Owners of Chicago landmarks who deliberately neglect their buildings to justify demolition and a lucrative land sale to developers would lose their incentive under a crackdown advanced Thursday at the behest of an Old Town alderman.

Ald. Brian Hopkins (2nd) championed the ordinance — and pushed it through the City Council’s Zoning Committee — to appease the Old Town Triangle and East Village Associations.

The driving force was the recent case of an Old Town house in a landmark district. Hopkins contends the owner “intentionally allowed that structure to decay and degrade into a state where, the claim was, demolition would be the only remedy.”

“For a developer, any time there seems to be an opportunity to do a tear down or to build something new, the price goes up significantly and the offers start coming in,” Hopkins said Thursday, refusing to provide the address of the Old Town home because the case is still tied up in court.
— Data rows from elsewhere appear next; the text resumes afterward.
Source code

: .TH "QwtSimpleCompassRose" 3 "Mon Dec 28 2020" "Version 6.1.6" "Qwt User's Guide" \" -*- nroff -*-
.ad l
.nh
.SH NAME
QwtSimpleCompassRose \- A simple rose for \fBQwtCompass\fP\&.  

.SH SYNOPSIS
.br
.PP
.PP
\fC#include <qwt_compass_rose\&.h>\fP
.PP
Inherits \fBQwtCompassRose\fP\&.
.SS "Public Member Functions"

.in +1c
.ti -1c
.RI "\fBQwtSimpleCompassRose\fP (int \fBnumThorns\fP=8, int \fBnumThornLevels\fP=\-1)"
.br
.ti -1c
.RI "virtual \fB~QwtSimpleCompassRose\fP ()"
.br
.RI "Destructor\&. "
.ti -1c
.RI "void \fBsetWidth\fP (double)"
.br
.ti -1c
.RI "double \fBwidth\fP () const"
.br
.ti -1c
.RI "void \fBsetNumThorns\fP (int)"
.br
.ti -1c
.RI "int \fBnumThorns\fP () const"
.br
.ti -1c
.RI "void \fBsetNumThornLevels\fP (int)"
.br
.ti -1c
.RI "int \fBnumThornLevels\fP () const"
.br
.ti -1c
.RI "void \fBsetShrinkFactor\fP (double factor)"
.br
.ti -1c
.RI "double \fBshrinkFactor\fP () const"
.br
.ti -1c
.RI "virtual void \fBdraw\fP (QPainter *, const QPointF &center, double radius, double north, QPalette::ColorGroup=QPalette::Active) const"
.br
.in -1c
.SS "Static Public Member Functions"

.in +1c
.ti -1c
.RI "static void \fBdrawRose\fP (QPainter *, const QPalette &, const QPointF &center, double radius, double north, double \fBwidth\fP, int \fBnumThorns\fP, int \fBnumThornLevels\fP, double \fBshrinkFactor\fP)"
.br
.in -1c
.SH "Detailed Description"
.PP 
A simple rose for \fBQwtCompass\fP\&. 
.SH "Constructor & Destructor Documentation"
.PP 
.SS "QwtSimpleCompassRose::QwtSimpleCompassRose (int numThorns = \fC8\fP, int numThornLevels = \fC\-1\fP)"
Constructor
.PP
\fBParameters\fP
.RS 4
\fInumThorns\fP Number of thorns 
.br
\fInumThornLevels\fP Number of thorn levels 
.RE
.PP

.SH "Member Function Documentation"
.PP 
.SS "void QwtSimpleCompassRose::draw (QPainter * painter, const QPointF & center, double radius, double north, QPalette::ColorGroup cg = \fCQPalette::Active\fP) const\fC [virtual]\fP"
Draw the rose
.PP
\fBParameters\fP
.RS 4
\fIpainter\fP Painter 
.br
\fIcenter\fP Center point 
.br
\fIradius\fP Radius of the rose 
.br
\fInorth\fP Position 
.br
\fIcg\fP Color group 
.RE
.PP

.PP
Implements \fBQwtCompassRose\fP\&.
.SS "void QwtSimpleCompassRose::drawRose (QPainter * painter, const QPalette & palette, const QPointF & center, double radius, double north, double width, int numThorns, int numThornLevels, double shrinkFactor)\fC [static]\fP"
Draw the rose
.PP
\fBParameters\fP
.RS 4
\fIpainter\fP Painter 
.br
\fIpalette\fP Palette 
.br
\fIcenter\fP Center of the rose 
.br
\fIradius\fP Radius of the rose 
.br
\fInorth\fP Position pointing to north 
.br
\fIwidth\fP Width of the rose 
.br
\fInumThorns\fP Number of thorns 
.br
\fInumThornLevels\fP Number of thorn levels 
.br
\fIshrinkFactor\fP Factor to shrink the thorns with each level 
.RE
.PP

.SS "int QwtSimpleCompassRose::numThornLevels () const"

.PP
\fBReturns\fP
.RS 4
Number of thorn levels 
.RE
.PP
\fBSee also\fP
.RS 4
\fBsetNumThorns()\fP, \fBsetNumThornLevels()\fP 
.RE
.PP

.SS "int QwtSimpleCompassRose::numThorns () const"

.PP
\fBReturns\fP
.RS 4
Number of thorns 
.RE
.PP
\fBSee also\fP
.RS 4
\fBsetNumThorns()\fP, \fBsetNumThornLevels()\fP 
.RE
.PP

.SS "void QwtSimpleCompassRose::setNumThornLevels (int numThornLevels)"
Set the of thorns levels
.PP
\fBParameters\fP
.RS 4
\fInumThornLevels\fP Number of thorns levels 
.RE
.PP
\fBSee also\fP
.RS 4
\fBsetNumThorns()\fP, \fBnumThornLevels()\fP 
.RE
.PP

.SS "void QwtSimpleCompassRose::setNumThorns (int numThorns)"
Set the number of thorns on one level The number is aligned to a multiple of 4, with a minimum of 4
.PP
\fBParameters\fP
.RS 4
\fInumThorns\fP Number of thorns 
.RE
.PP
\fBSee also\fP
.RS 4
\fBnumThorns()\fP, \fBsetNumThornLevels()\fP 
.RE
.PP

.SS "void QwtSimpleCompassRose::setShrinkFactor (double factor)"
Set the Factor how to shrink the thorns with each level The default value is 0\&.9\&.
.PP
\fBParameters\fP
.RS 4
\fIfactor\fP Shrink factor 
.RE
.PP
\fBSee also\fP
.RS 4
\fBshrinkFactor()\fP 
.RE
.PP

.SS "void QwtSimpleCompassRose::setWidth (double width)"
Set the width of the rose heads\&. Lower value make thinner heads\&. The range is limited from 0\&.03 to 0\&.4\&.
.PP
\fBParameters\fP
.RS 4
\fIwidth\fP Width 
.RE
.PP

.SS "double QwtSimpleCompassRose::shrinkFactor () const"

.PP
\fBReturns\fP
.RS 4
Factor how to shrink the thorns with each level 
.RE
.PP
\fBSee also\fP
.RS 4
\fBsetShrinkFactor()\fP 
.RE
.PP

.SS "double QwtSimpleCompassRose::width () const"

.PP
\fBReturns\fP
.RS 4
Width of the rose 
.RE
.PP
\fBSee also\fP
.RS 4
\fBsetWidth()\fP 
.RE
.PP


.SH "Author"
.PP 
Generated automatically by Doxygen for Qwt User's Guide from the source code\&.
“So, if you’re sitting on a landmark property that might be on the fence in terms of its viability and developers come along and whisper in your ear, the kind of money that they’re offering is very tempting.”

Hopkins’ ordinance would make that more difficult.

It would slap daily fines as high as $2,000 against owners of buildings with “compromised exterior, structural or defective elements.”

If an administrative hearing officer determines that the landmark building fell into disrepair because of the owner’s “contributing acts,” the buildings commissioner “shall not issue a permit for new construction on the applicable zoning lot for a period of two years.”

A Circuit Court judge could impose an even longer moratorium on new construction — for “up to ten years,” the ordinance states.

The Old Town Triangle Association and the East Village Association have been swimming upstream to preserve the “historic charm” of a neighborhood with rising property values filled with landmark buildings where developers would much rather get rid of the old and replace it with bigger and taller structures.

“Especially over the last couple of years — we’ve seen a number of issues tied to landmarks and landmark districts being destroyed or coming to a point where they were determined by the Department of Building to be unsafe,” Ward Miller, executive director of Preservation Chicago, told aldermen.

Miller called Hopkins’ ordinance “an important step forward” to preserve Chicago landmarks that he called “cultural and world treasures.”

Lisa DiChiera, director of advocacy for Landmarks Illinois, said she, too, has been “very alarmed at the uptick in what we have seen as intentional neglect” to landmark buildings in recent years — “especially in those landmark districts where we know that real estate values are increasing. … Several owners have intentionally allowed properties to deteriorate in the hope of profit. We do hope this amendment will help deter that trend,” she added.

Veteran community activist Allan Mellis, a historic preservation advocate, noted that Chicago’s newly-created “Landmark Opportunity Bonus Fund” will provide money for “historic building restoration” across the city.

“That is the carrot. In order to put additional pressure, this is the stick,” Mellis said, referring to the penalties included in Hopkins’ ordinance.

“Hopefully, this carrot-and-stick approach will result in better protection of our historic landmark buildings.”

Hopkins argued that landmark preservation is particularly critical in a city that was literally rebuilt from the ashes.

“This is really the Second City after the Great Chicago Fire. We don’t have a wide inventory of structures that existed prior to 1871. So many of them were destroyed. It makes historic preservation even more important,” Hopkins said.

That’s particularly true in Old Town, the alderman said, where property values are driven, in part, by the sense of “historic charm.”

“It just looks like a really special place. And one of the reasons it’s a special place is because it does have a higher concentration of older buildings. That needs to be preserved just to keep that quality of life that attracts people to Old Town in the first place,” he said.